• [Problem to work on]:
In the material below, change "chart" to "graph" wherever it appears, and write out every line again with nothing else altered. Leave out the pictures.

___

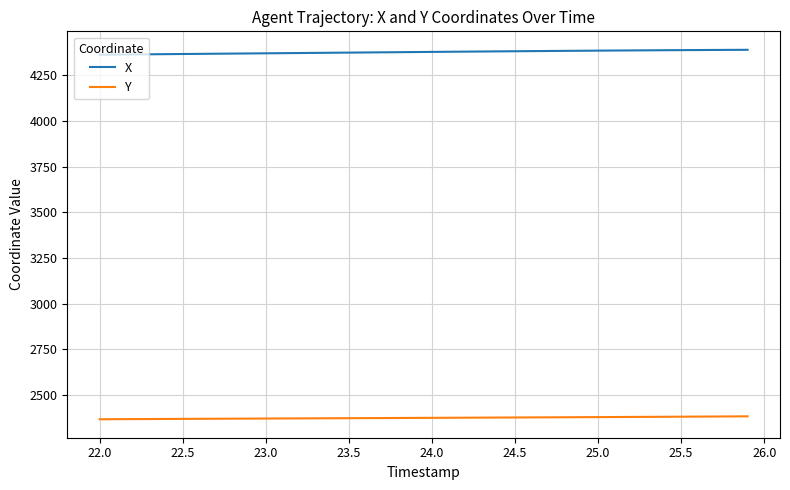

What is the minimum value for X?

4363.7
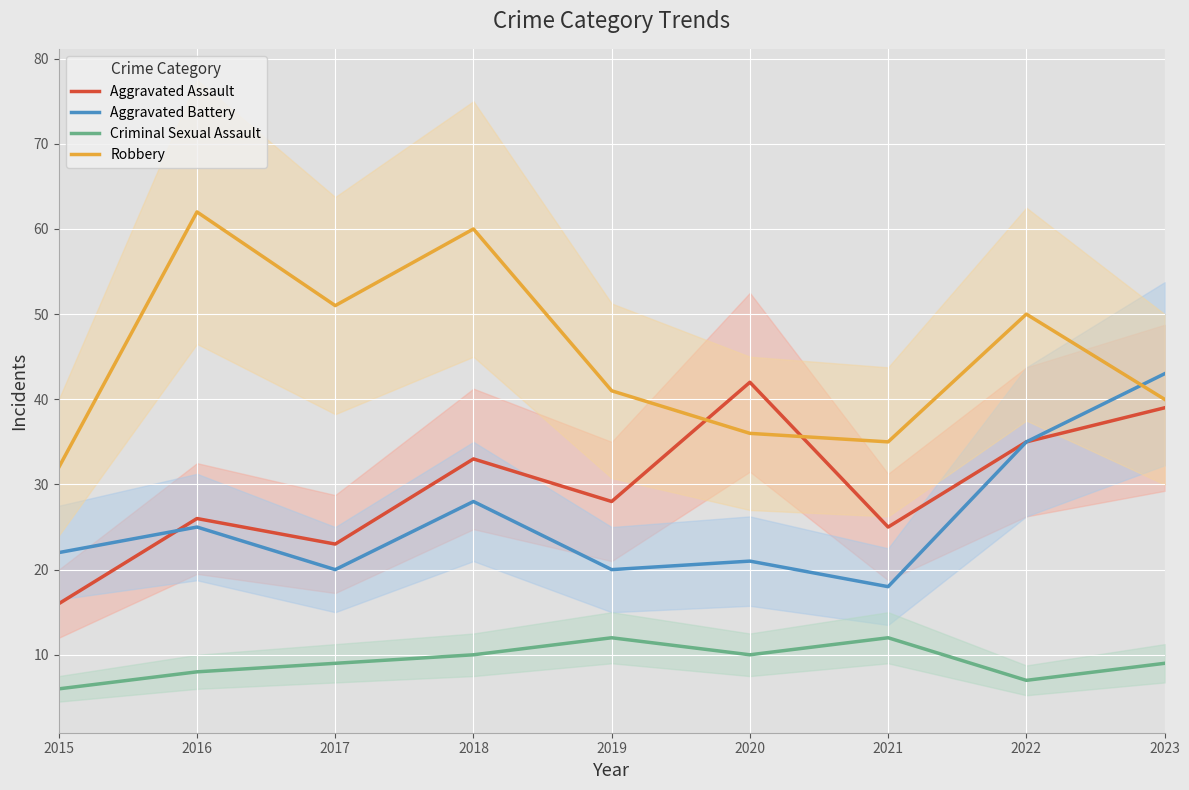

Reading left to right, transcribe all the data shown in this chart.

Aggravated Assault: 16	26	23	33	28	42	25	35	39
Aggravated Battery: 22	25	20	28	20	21	18	35	43
Criminal Sexual Assault: 6	8	9	10	12	10	12	7	9
Robbery: 32	62	51	60	41	36	35	50	40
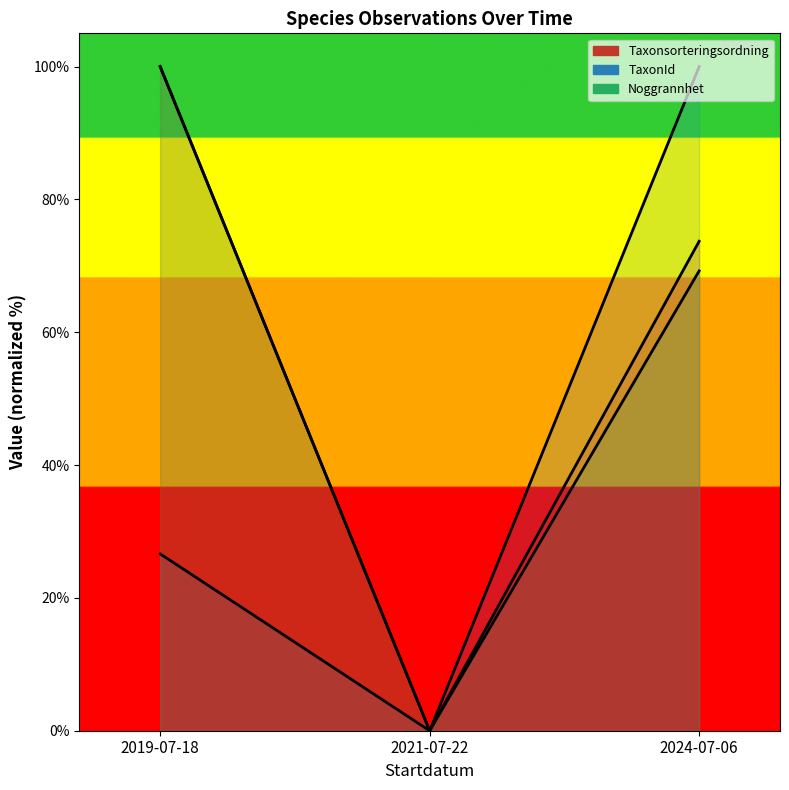

At 2021-07-22, list the series in order from smallest to largest.

Taxonsorteringsordning, TaxonId, Noggrannhet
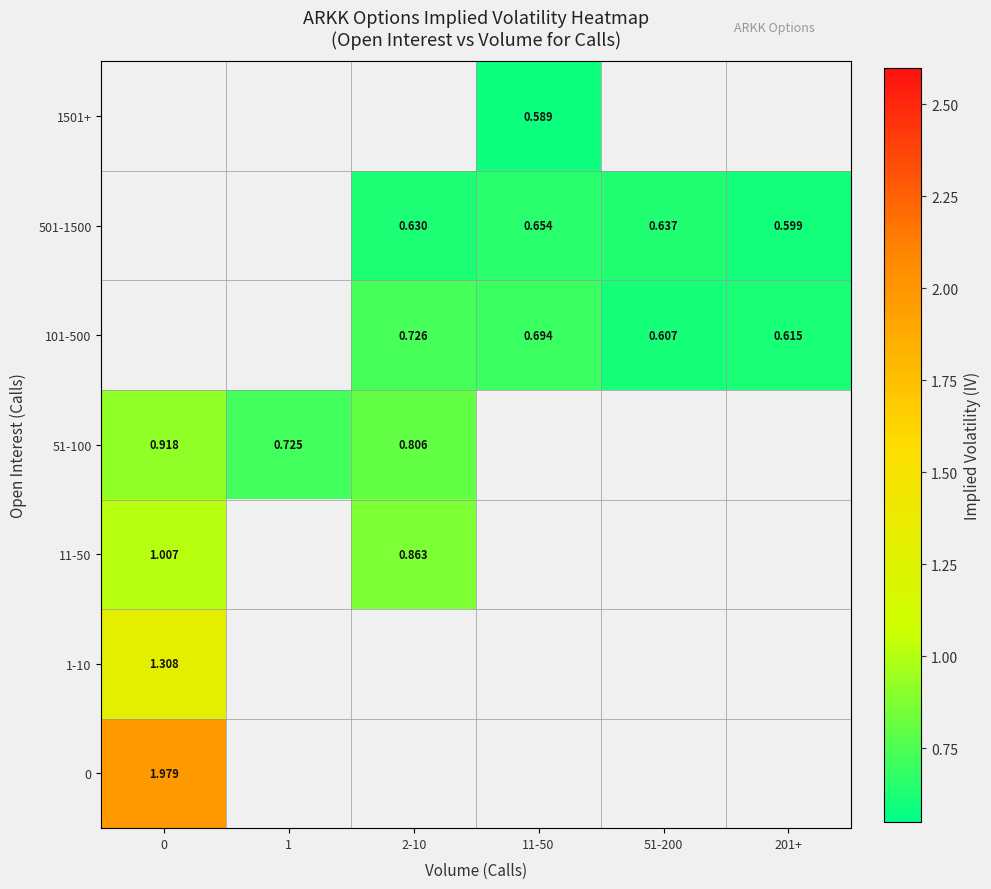

How many series are shown in this chart?

7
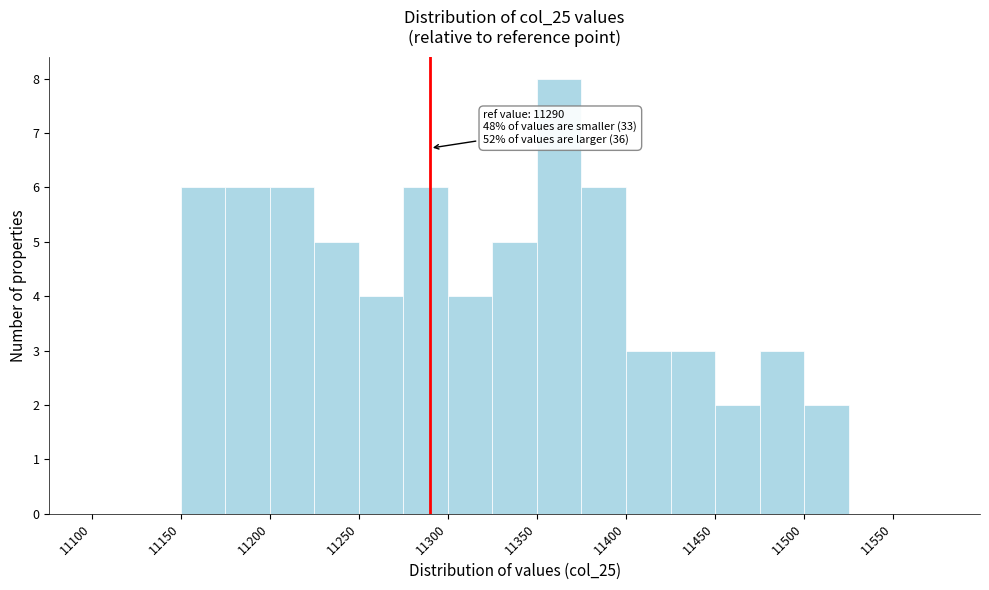

Which range on the x-axis has the tallest bar?

11350 to 11375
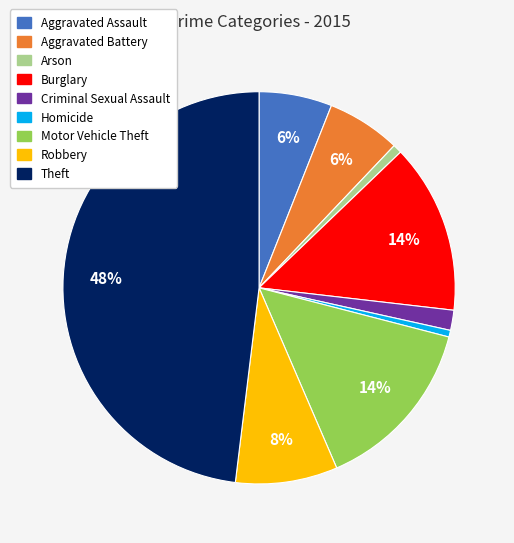

Is there any slice that represents more than half of the pie?

No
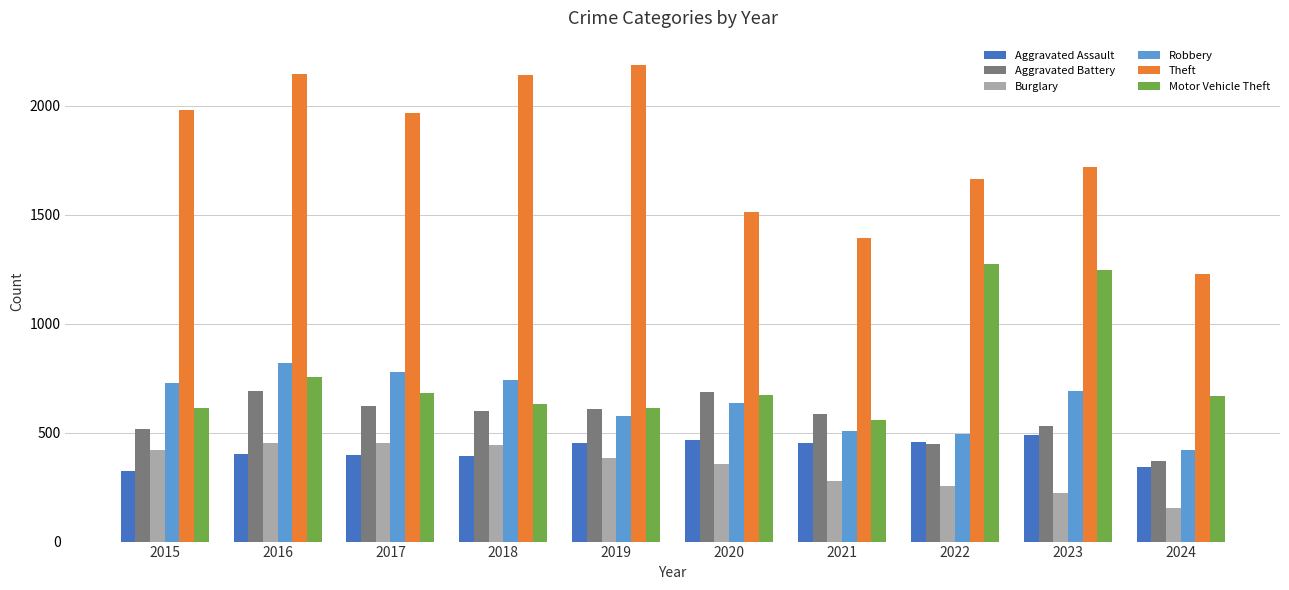

What is the value of the Aggravated Assault bar at the 1st from the left?

323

___

• [Solution]:
What is the minimum value for X?

4363.7

Reading left to right, transcribe all the data shown in this graph.

Aggravated Assault: 16	26	23	33	28	42	25	35	39
Aggravated Battery: 22	25	20	28	20	21	18	35	43
Criminal Sexual Assault: 6	8	9	10	12	10	12	7	9
Robbery: 32	62	51	60	41	36	35	50	40

At 2021-07-22, list the series in order from smallest to largest.

Taxonsorteringsordning, TaxonId, Noggrannhet

How many series are shown in this graph?

7

Which range on the x-axis has the tallest bar?

11350 to 11375

Is there any slice that represents more than half of the pie?

No

What is the value of the Aggravated Assault bar at the 1st from the left?

323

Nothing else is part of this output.